» YOUR OBJECTIVE: Please retype the records below exactly, omitting any images.
==== PROVIDED INFORMATION ====
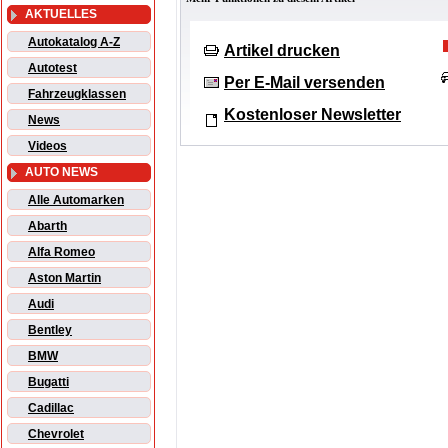
AKTUELLES
Autokatalog A-Z
Artikel drucken
Autotest
Per E-Mail versenden
Fahrzeugklassen
Kostenloser Newsletter
News
Videos
AUTO NEWS
Alle Automarken
Abarth
Alfa Romeo
Aston Martin
Audi
Bentley
BMW
Bugatti
Cadillac
Chevrolet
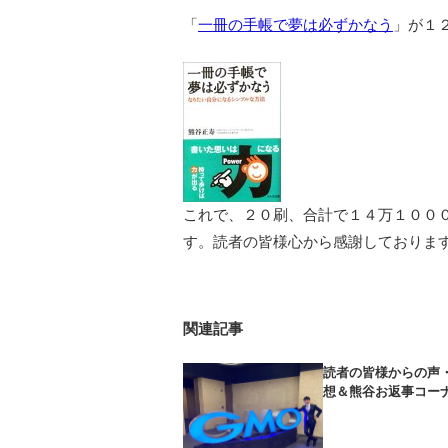
「
一冊の手帳で夢は必ずかなう
」が１
これで、２０刷、合計で１４万１００
す。読者の皆様心から感謝しておりま
関連記事
読者の皆様からの声
想＆熊谷お返事コー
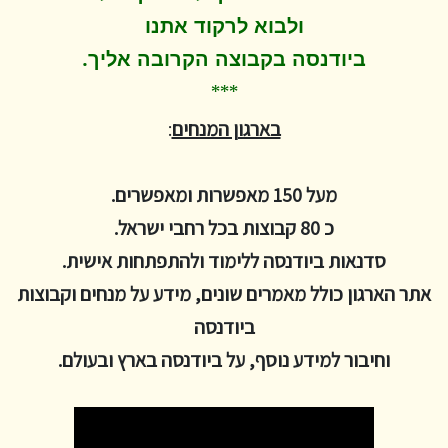
ולבוא לרקוד
אתנו
.
ביודנסה בקבוצה הקרובה אליך
***
בארגון המנחים
:
מעל 150 מאפשרות ומאפשרים.
כ 80 קבוצות בכל רחבי ישראל.
סדנאות ביודנסה ללימוד ולהתפתחות אישית.
אתר הארגון כולל מאמרים שונים, מידע על מנחים וקבוצות
ביודנסה
וחיבור למידע נוסף, על ביודנסה בארץ ובעולם.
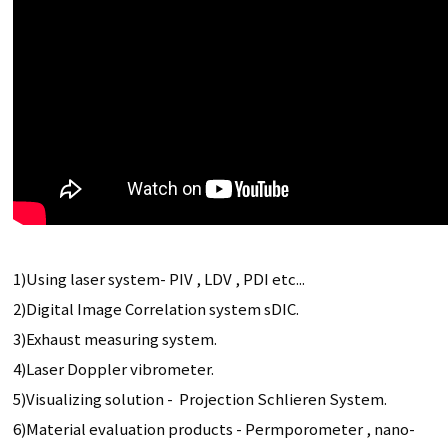
1)Using laser system- PIV , LDV , PDI etc...
2)Digital Image Correlation system sDIC.
3)Exhaust measuring system.
4)Laser Doppler vibrometer.
5)Visualizing solution - Projection Schlieren System.
6)Material evaluation products - Permporometer , nano-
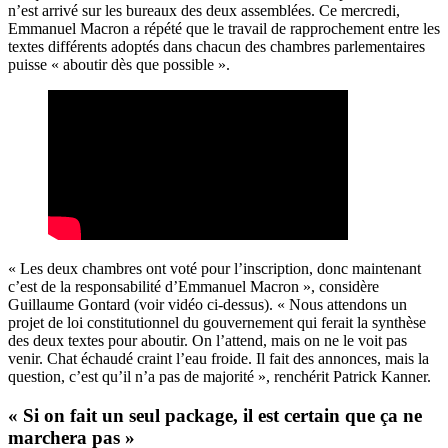
n’est arrivé sur les bureaux des deux assemblées. Ce mercredi,
Emmanuel Macron a répété que le travail de rapprochement entre les
textes différents adoptés dans chacun des chambres parlementaires
puisse « aboutir dès que possible ».
« Les deux chambres ont voté pour l’inscription, donc maintenant
c’est de la responsabilité d’Emmanuel Macron », considère
Guillaume Gontard (voir vidéo ci-dessus). « Nous attendons un
projet de loi constitutionnel du gouvernement qui ferait la synthèse
des deux textes pour aboutir. On l’attend, mais on ne le voit pas
venir. Chat échaudé craint l’eau froide. Il fait des annonces, mais la
question, c’est qu’il n’a pas de majorité », renchérit Patrick Kanner.
« Si on fait un seul package, il est certain que ça ne
marchera pas »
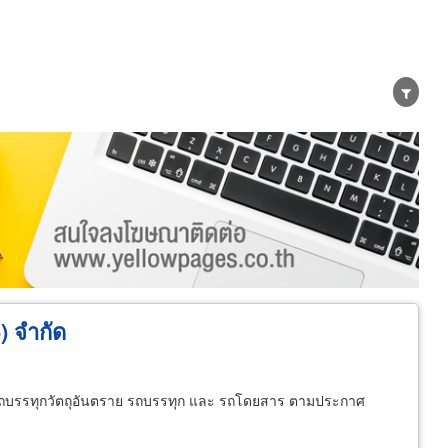
น่าย
ผู้ส่งออก/นำเข้า
ธุรกิจบริการ
) จำกัด
กับรถบรรทุกวัตถุอันตราย รถบรรทุก และ รถโดยสาร ตามประกาศ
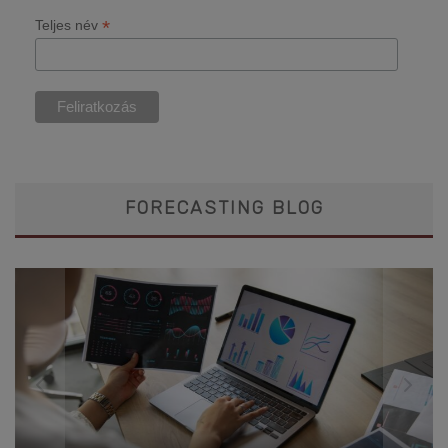
*
Teljes név
FORECASTING BLOG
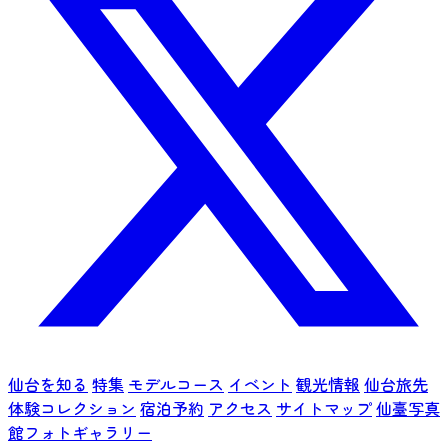
仙台を知る
特集
モデルコース
イベント
観光情報
仙台旅先
体験コレクション
宿泊予約
アクセス
サイトマップ
仙臺写真
館フォトギャラリー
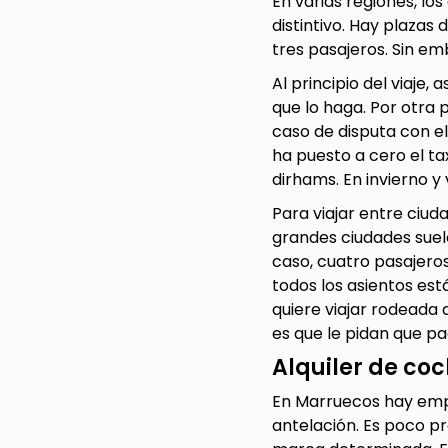
En varias regiones, los
distintivo. Hay plazas
tres pasajeros. Sin e
Al principio del viaje
que lo haga. Por otra 
caso de disputa con el
ha puesto a cero el tax
dirhams. En invierno y 
Para viajar entre ciuda
grandes ciudades suele
caso, cuatro pasajeros 
todos los asientos est
quiere viajar rodeada 
es que le pidan que pa
Alquiler de co
En Marruecos hay empre
antelación. Es poco 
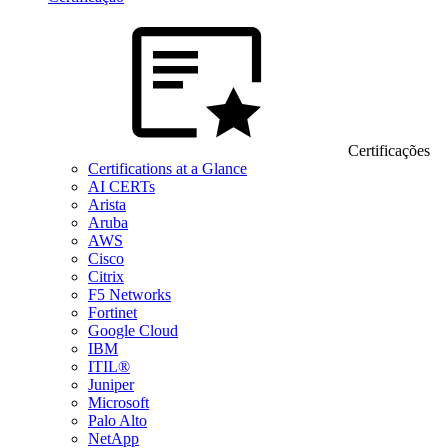
Certificações
Certifications at a Glance
AI CERTs
Arista
Aruba
AWS
Cisco
Citrix
F5 Networks
Fortinet
Google Cloud
IBM
ITIL®
Juniper
Microsoft
Palo Alto
NetApp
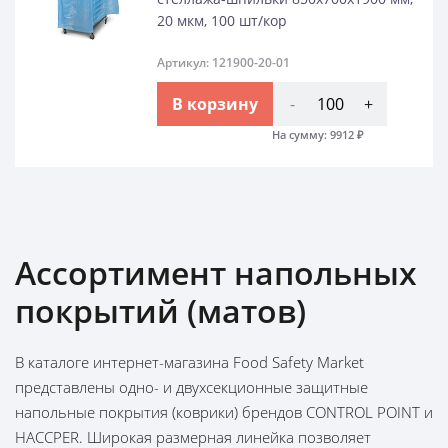
20 мкм, 100 шт/кор
Артикул: 121900-20-01
В корзину
-
+
На сумму:
9912
₽
Ассортимент напольных
покрытий (матов)
В каталоге интернет-магазина Food Safety Market
представлены одно- и двухсекционные защитные
напольные покрытия (коврики) брендов CONTROL POINT и
HACCPER. Широкая размерная линейка позволяет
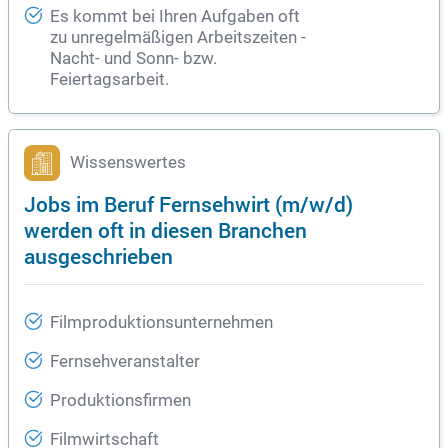
Es kommt bei Ihren Aufgaben oft
zu unregelmäßigen Arbeitszeiten -
Nacht- und Sonn- bzw.
Feiertagsarbeit.
Wissenswertes
Jobs im Beruf Fernsehwirt (m/w/d)
werden oft in diesen Branchen
ausgeschrieben
Filmproduktionsunternehmen
Fernsehveranstalter
Produktionsfirmen
Filmwirtschaft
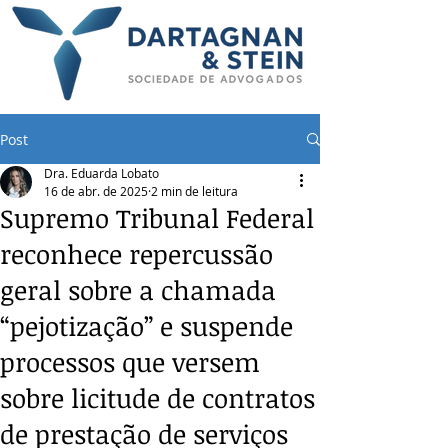
Post
Dra. Eduarda Lobato
16 de abr. de 2025
2 min de leitura
Supremo Tribunal Federal
reconhece repercussão
geral sobre a chamada
“pejotização” e suspende
processos que versem
sobre licitude de contratos
de prestação de serviços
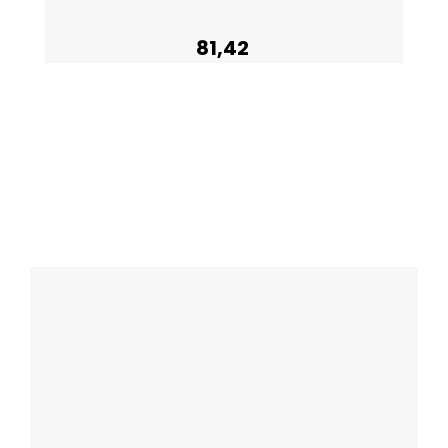
81,42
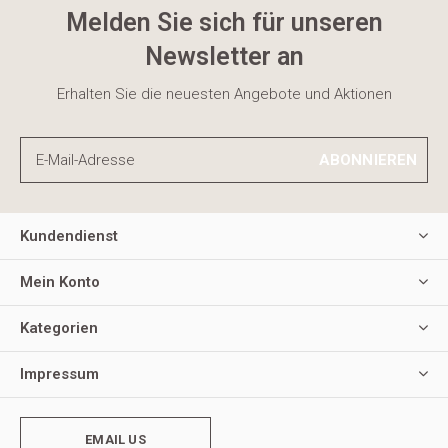
Melden Sie sich für unseren
Newsletter an
Erhalten Sie die neuesten Angebote und Aktionen
ABONNIEREN
Kundendienst
Mein Konto
Kategorien
Impressum
EMAIL US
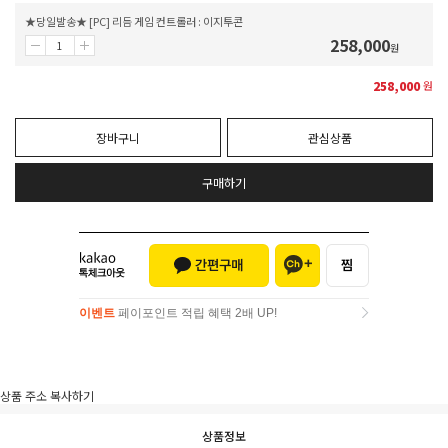
★당일발송★ [PC] 리듬 게임 컨트롤러 : 이지투콘
258,000
원
258,000
원
장바구니
관심상품
구매하기
이벤트
페이포인트 적립 혜택 2배 UP!
이벤트
페이포인트 적립 혜택 2배 UP!
상품 주소 복사하기
상품정보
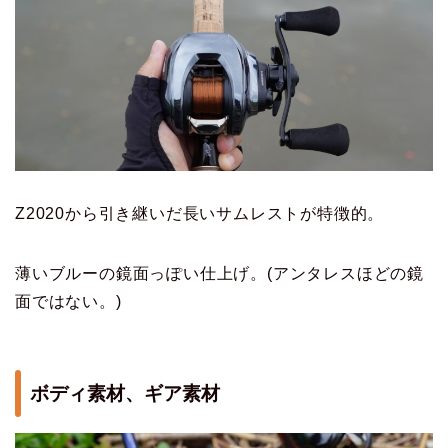
Z2020から引き継いだ長いサムレストが特徴的。
薄いブルーの鏡面っぽい仕上げ。(アンタレスほどの鏡
面ではない。)
ボディ素材、ギア素材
====
» WRITTEN ANSWER:
AKTUELLES
Autokatalog A-Z
Artikel drucken
Autotest
Per E-Mail versenden
Fahrzeugklassen
Kostenloser Newsletter
News
Videos
AUTO NEWS
Alle Automarken
Abarth
Alfa Romeo
Aston Martin
Audi
Bentley
BMW
Bugatti
Cadillac
Chevrolet
「
一冊の手帳で夢は必ずかなう
」が１
これで、２０刷、合計で１４万１００
す。読者の皆様心から感謝しておりま
関連記事
読者の皆様からの声
想＆熊谷お返事コー
ולבוא לרקוד
אתנו
.
ביודנסה בקבוצה הקרובה אליך
***
בארגון המנחים
:
מעל 150 מאפשרות ומאפשרים.
כ 80 קבוצות בכל רחבי ישראל.
סדנאות ביודנסה ללימוד ולהתפתחות אישית.
אתר הארגון כולל מאמרים שונים, מידע על מנחים וקבוצות
ביודנסה
וחיבור למידע נוסף, על ביודנסה בארץ ובעולם.
1)Using laser system- PIV , LDV , PDI etc...
2)Digital Image Correlation system sDIC.
3)Exhaust measuring system.
4)Laser Doppler vibrometer.
5)Visualizing solution - Projection Schlieren System.
6)Material evaluation products - Permporometer , nano-
n’est arrivé sur les bureaux des deux assemblées. Ce mercredi,
Emmanuel Macron a répété que le travail de rapprochement entre les
textes différents adoptés dans chacun des chambres parlementaires
puisse « aboutir dès que possible ».
« Les deux chambres ont voté pour l’inscription, donc maintenant
c’est de la responsabilité d’Emmanuel Macron », considère
Guillaume Gontard (voir vidéo ci-dessus). « Nous attendons un
projet de loi constitutionnel du gouvernement qui ferait la synthèse
des deux textes pour aboutir. On l’attend, mais on ne le voit pas
venir. Chat échaudé craint l’eau froide. Il fait des annonces, mais la
question, c’est qu’il n’a pas de majorité », renchérit Patrick Kanner.
« Si on fait un seul package, il est certain que ça ne
marchera pas »
น่าย
ผู้ส่งออก/นำเข้า
ธุรกิจบริการ
) จำกัด
กับรถบรรทุกวัตถุอันตราย รถบรรทุก และ รถโดยสาร ตามประกาศ
*
Teljes név
FORECASTING BLOG
仙台を知る
特集
モデルコース
イベント
観光情報
仙台旅先
体験コレクション
宿泊予約
アクセス
サイトマップ
仙臺写真
館フォトギャラリー
En varias regiones, los
distintivo. Hay plazas
tres pasajeros. Sin e
Al principio del viaje
que lo haga. Por otra 
caso de disputa con el
ha puesto a cero el tax
dirhams. En invierno y 
Para viajar entre ciuda
grandes ciudades suele
caso, cuatro pasajeros 
todos los asientos est
quiere viajar rodeada 
es que le pidan que pa
Alquiler de co
En Marruecos hay empre
antelación. Es poco 
Certificações
Certifications at a Glance
AI CERTs
Arista
Aruba
AWS
Cisco
Citrix
F5 Networks
Fortinet
Google Cloud
IBM
ITIL®
Juniper
Microsoft
Palo Alto
NetApp
20 мкм, 100 шт/кор
Артикул: 121900-20-01
В корзину
-
+
На сумму:
9912
₽
Ассортимент напольных
покрытий (матов)
В каталоге интернет-магазина Food Safety Market
представлены одно- и двухсекционные защитные
напольные покрытия (коврики) брендов CONTROL POINT и
HACCPER. Широкая размерная линейка позволяет
Es kommt bei Ihren Aufgaben oft
zu unregelmäßigen Arbeitszeiten -
Nacht- und Sonn- bzw.
Feiertagsarbeit.
Wissenswertes
Jobs im Beruf Fernsehwirt (m/w/d)
werden oft in diesen Branchen
ausgeschrieben
Filmproduktionsunternehmen
Fernsehveranstalter
Produktionsfirmen
Filmwirtschaft
Post
Dra. Eduarda Lobato
16 de abr. de 2025
2 min de leitura
Supremo Tribunal Federal
reconhece repercussão
geral sobre a chamada
“pejotização” e suspende
processos que versem
sobre licitude de contratos
de prestação de serviços
81,42
Melden Sie sich für unseren
Newsletter an
Erhalten Sie die neuesten Angebote und Aktionen
ABONNIEREN
Kundendienst
Mein Konto
Kategorien
Impressum
EMAIL US
★당일발송★ [PC] 리듬 게임 컨트롤러 : 이지투콘
258,000
원
258,000
원
장바구니
관심상품
구매하기
이벤트
페이포인트 적립 혜택 2배 UP!
이벤트
페이포인트 적립 혜택 2배 UP!
상품 주소 복사하기
상품정보
Z2020から引き継いだ長いサムレストが特徴的。
薄いブルーの鏡面っぽい仕上げ。(アンタレスほどの鏡
面ではない。)
ボディ素材、ギア素材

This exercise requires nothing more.